_Work to complete:_ In the listing below, find the line containing "Please work out" and the line containing "Write lens after", then copy exactly everything from the first through the second, except the pictures.

_Provided entries:_
Content starts
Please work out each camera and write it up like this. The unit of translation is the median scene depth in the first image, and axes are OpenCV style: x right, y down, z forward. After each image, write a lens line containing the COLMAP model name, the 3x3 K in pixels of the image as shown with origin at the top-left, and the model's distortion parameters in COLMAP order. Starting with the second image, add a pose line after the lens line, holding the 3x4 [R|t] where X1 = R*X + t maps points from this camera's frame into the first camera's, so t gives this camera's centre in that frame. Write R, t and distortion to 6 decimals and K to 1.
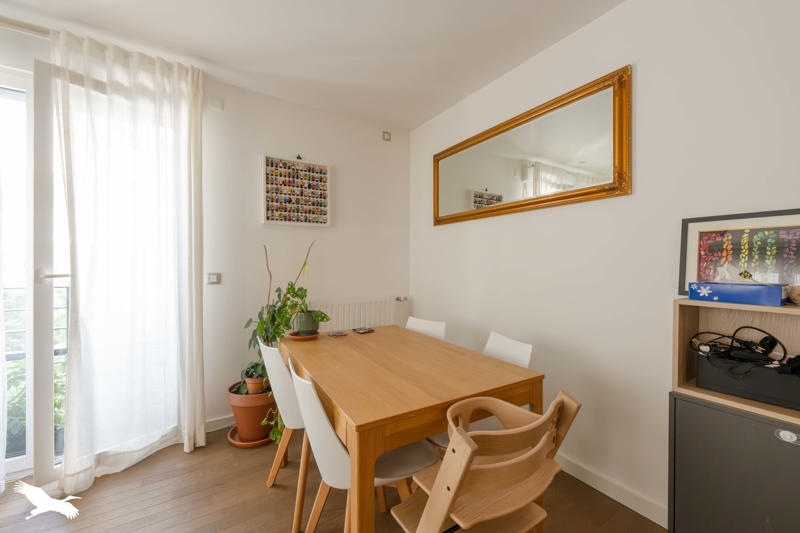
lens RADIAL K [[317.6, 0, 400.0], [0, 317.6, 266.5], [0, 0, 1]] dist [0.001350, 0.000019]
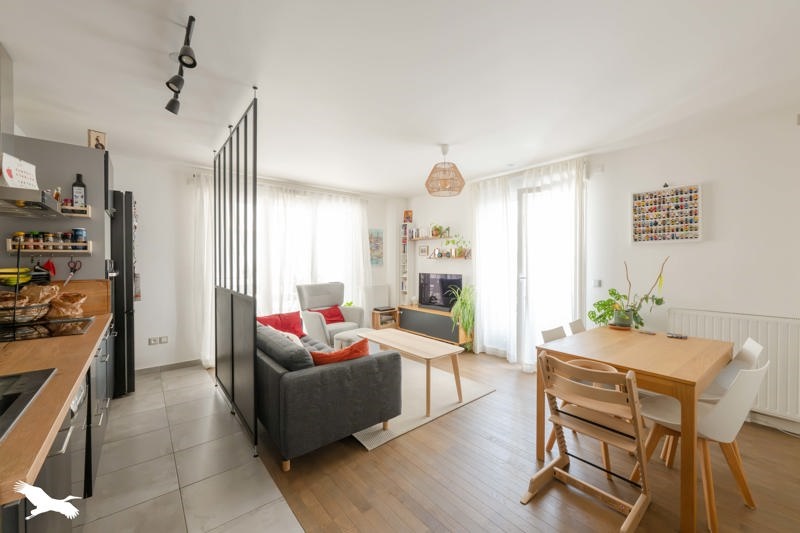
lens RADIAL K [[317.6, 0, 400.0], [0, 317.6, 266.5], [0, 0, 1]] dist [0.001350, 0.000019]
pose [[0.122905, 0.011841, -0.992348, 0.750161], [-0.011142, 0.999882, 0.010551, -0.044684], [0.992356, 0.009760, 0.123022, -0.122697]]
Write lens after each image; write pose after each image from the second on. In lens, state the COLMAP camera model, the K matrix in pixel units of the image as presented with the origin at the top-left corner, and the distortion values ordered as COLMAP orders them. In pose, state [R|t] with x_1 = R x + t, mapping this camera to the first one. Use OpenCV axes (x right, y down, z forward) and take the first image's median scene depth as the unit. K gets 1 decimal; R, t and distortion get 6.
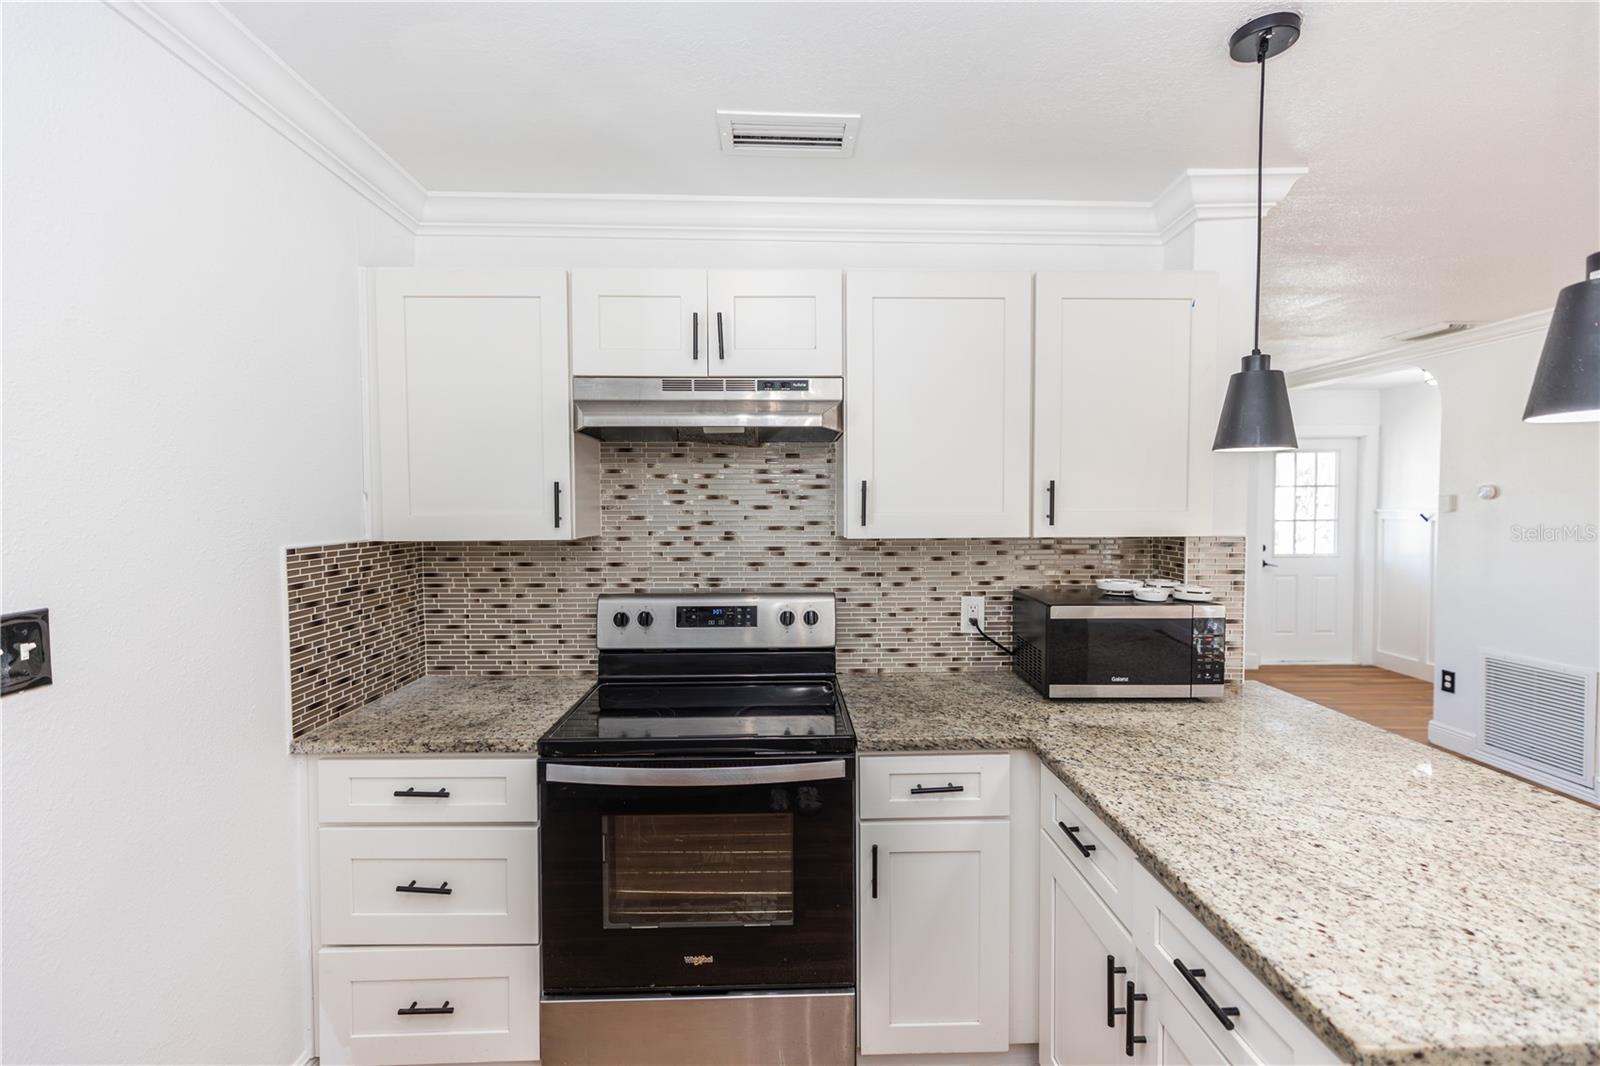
Content ends
Content starts
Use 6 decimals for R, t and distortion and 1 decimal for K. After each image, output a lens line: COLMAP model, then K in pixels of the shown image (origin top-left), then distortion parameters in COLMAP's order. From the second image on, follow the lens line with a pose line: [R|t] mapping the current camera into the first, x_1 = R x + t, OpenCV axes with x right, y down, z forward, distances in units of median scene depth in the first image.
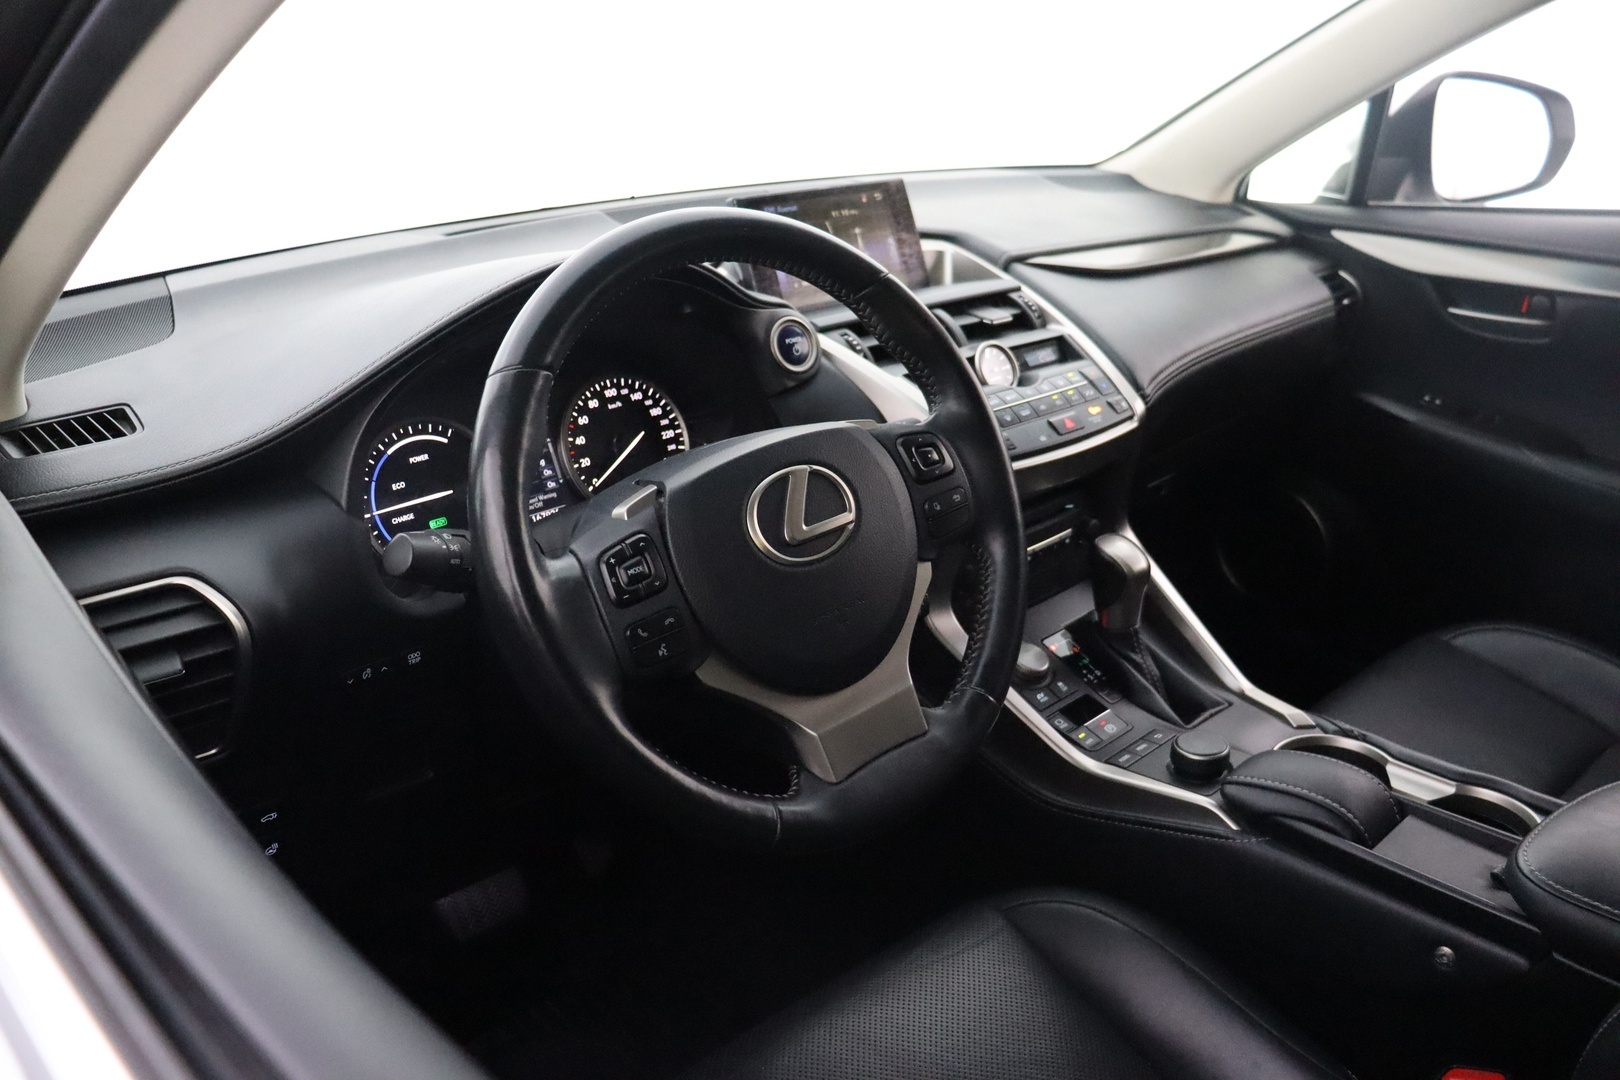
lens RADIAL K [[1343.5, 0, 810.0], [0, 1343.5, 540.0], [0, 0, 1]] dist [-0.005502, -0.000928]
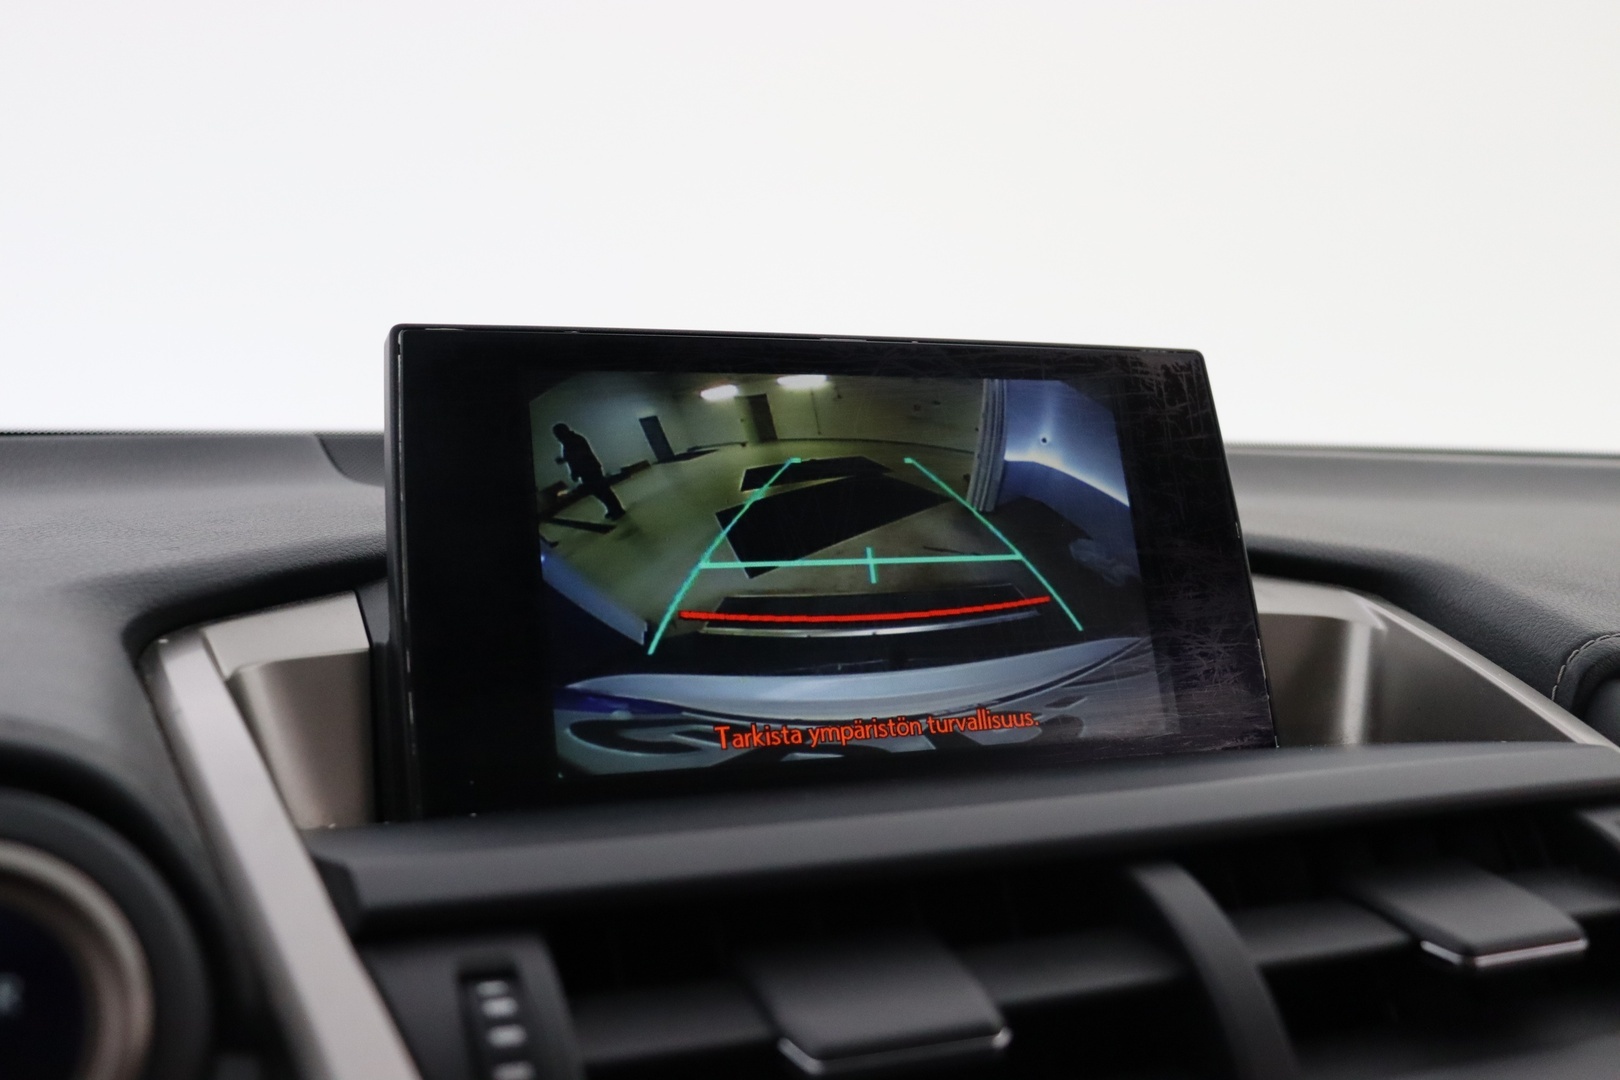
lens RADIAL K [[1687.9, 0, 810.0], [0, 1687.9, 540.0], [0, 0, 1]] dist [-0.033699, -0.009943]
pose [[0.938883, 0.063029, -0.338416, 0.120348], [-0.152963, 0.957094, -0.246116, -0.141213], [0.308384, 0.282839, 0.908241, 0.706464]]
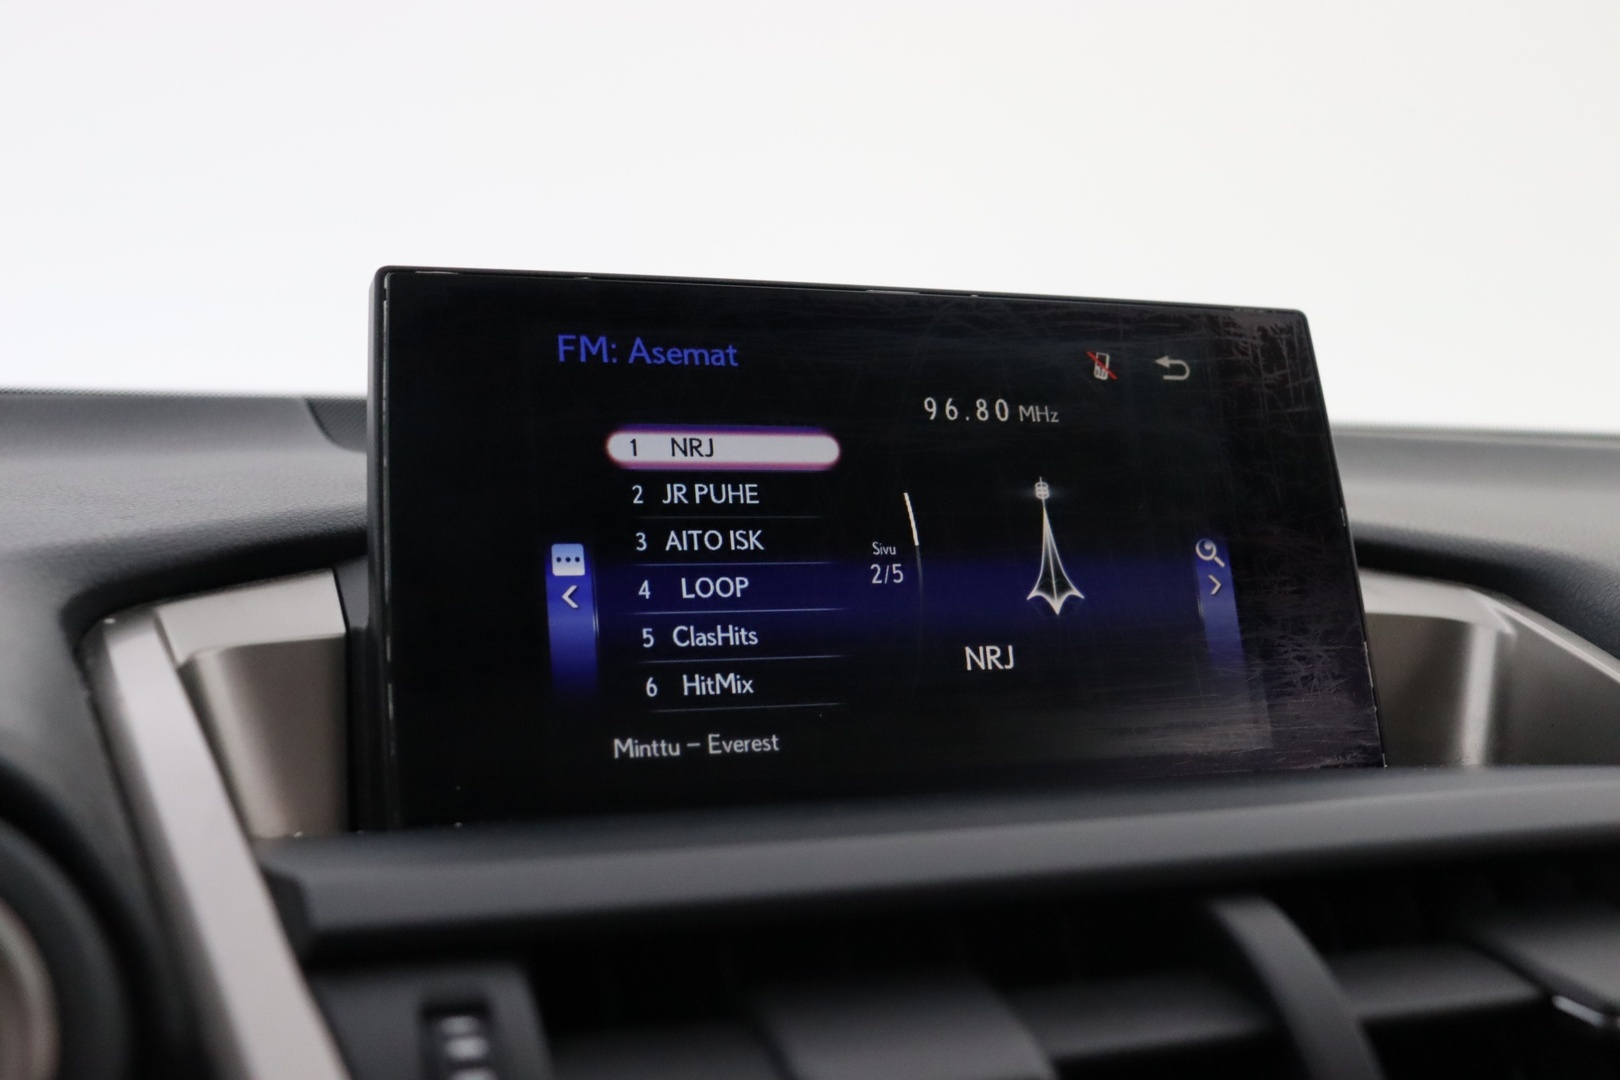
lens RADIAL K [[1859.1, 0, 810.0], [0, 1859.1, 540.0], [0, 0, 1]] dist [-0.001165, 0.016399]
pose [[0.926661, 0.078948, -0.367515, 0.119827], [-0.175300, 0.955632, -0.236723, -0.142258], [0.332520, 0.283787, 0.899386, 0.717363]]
Content ends
_Exercise output:_
Please work out each camera and write it up like this. The unit of translation is the median scene depth in the first image, and axes are OpenCV style: x right, y down, z forward. After each image, write a lens line containing the COLMAP model name, the 3x3 K in pixels of the image as shown with origin at the top-left, and the model's distortion parameters in COLMAP order. Starting with the second image, add a pose line after the lens line, holding the 3x4 [R|t] where X1 = R*X + t maps points from this camera's frame into the first camera's, so t gives this camera's centre in that frame. Write R, t and distortion to 6 decimals and K to 1.
lens RADIAL K [[317.6, 0, 400.0], [0, 317.6, 266.5], [0, 0, 1]] dist [0.001350, 0.000019]
lens RADIAL K [[317.6, 0, 400.0], [0, 317.6, 266.5], [0, 0, 1]] dist [0.001350, 0.000019]
pose [[0.122905, 0.011841, -0.992348, 0.750161], [-0.011142, 0.999882, 0.010551, -0.044684], [0.992356, 0.009760, 0.123022, -0.122697]]
Write lens after each image; write pose after each image from the second on. In lens, state the COLMAP camera model, the K matrix in pixel units of the image as presented with the origin at the top-left corner, and the distortion values ordered as COLMAP orders them. In pose, state [R|t] with x_1 = R x + t, mapping this camera to the first one. Use OpenCV axes (x right, y down, z forward) and take the first image's median scene depth as the unit. K gets 1 decimal; R, t and distortion get 6.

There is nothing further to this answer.